Ohne Hagen würde sich das Leben der beiden wahrscheinlich anders gestaltet haben. Samuel Youn war aber nicht wirklich ein schwarzbassiger Hagen, auch wenn sich die Stimme für diesen düsteren Kerl ausreichend grimmig getönt zeigte. Youn ist für Falk Struckmann eingesprungen, gab an diesem Abend sein Hausdebüt, hat aber bereits vor einigen Jahren im Theater an der Wien den Holländer gesungen. Auch als Hagen war er hierzulande schon zu hören gewesen: in diesem seltsamen „Ring“-Projekt des Theaters an der Wien im Dezember 2017.

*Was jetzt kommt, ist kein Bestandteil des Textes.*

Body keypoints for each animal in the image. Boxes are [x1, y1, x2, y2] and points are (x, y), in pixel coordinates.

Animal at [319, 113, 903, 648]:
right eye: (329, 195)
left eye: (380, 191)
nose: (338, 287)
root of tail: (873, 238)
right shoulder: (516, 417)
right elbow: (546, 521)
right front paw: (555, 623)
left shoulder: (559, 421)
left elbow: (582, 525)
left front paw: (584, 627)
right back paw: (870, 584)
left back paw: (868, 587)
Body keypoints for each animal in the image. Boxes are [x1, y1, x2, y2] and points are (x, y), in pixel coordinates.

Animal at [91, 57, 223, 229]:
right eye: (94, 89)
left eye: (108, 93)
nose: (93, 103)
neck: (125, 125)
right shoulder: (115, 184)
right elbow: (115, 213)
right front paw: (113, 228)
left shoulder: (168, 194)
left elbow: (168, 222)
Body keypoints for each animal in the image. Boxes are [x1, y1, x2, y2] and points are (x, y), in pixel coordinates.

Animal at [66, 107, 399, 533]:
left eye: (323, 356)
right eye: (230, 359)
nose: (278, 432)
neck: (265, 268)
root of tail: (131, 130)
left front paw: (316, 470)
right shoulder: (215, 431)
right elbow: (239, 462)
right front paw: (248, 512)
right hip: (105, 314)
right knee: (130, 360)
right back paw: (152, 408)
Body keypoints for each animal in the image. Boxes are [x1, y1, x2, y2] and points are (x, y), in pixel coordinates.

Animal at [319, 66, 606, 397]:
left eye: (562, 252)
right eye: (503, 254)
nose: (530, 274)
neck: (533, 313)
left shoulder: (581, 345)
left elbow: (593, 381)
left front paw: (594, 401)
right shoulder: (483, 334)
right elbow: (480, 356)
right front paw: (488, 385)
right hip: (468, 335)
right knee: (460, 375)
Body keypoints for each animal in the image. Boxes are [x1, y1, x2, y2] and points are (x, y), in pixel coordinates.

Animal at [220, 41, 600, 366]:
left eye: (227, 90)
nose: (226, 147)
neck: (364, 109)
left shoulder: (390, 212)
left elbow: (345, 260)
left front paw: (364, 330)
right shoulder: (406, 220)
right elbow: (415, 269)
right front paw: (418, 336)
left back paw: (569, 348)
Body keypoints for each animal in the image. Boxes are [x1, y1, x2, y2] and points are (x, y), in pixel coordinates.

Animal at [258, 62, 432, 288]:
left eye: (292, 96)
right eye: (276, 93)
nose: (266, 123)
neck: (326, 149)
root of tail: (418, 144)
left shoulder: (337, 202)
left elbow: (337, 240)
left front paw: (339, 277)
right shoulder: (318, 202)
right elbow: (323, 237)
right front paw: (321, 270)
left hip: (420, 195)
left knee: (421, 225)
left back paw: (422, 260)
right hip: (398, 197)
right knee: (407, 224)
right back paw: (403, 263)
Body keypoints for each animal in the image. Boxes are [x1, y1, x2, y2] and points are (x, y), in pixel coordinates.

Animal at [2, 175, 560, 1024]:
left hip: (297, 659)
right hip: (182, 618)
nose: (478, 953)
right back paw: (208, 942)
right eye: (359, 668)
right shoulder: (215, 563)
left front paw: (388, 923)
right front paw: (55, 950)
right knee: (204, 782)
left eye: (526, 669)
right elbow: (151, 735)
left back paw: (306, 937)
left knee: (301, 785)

Nach einem noch eingermaßen ansprechenden ersten Aufzug fehlte ihm im zweiten die archaische Durchschlagskraft, und ich dachte mir bald, er hätte vielleicht besser den Alberich gesungen – aber der hatte ja nicht abgesagt: Jochen Schmeckenbecher absolvierte seinen Kurzauftritt bewährt. Das Regiekonzept von Sven-Eric Bechtolf, das Hagen im wahrsten Sinne des Wortes als „Dirigenten“ der Gibichungschen „Heiratspolitik“ auf die Bühne stellt, hatte sich Youn gut verinnerlicht, vielleicht wäre ein bisschen mehr Sarkasmus angebracht gewesen. Solide das übrige gesangliche Umfeld, mächtig die Mannen des Staatsopernchores.

Das Orchester unter Philipp Jordan hatte die besten Momente im Vorspiel, ab der Gibichungenhalle begann sich dann die musikalische Energie langsam zu verflüchtigen. Die Spieldauer für den ersten Teil lag bei rund zwei Stunden, also eigentlich noch moderat. Manches wirkte dann doch ziemlich träge wie die Waltrautenszene. Unsauberes Spiel bei den Blechbläsern hat nicht nur den dritten Aufzug punktuell „gewürzt“. Das Finale war mir ein Spur zu schnell dirigiert, aber da mögen die Geschmäcker verschieden sein. Die Aufführung der „Walküre“ und vor allem des „Siegfried“ haben mehr erwarten lassen – aber Andreas Schager hat ohnehin alles überstrahlt.

Beim Schlussvorhang mischten sich offenbar ein paar Buhrufe in den Einzelvorhang für Samuel Youn, die ich aber nur als ziemlich unfokussiert wahrgenommen habe. Für Philippe Jordan wurde ein Blumenstrauß geworfen. Sehr stark war der Applaus für Schager und Kampe.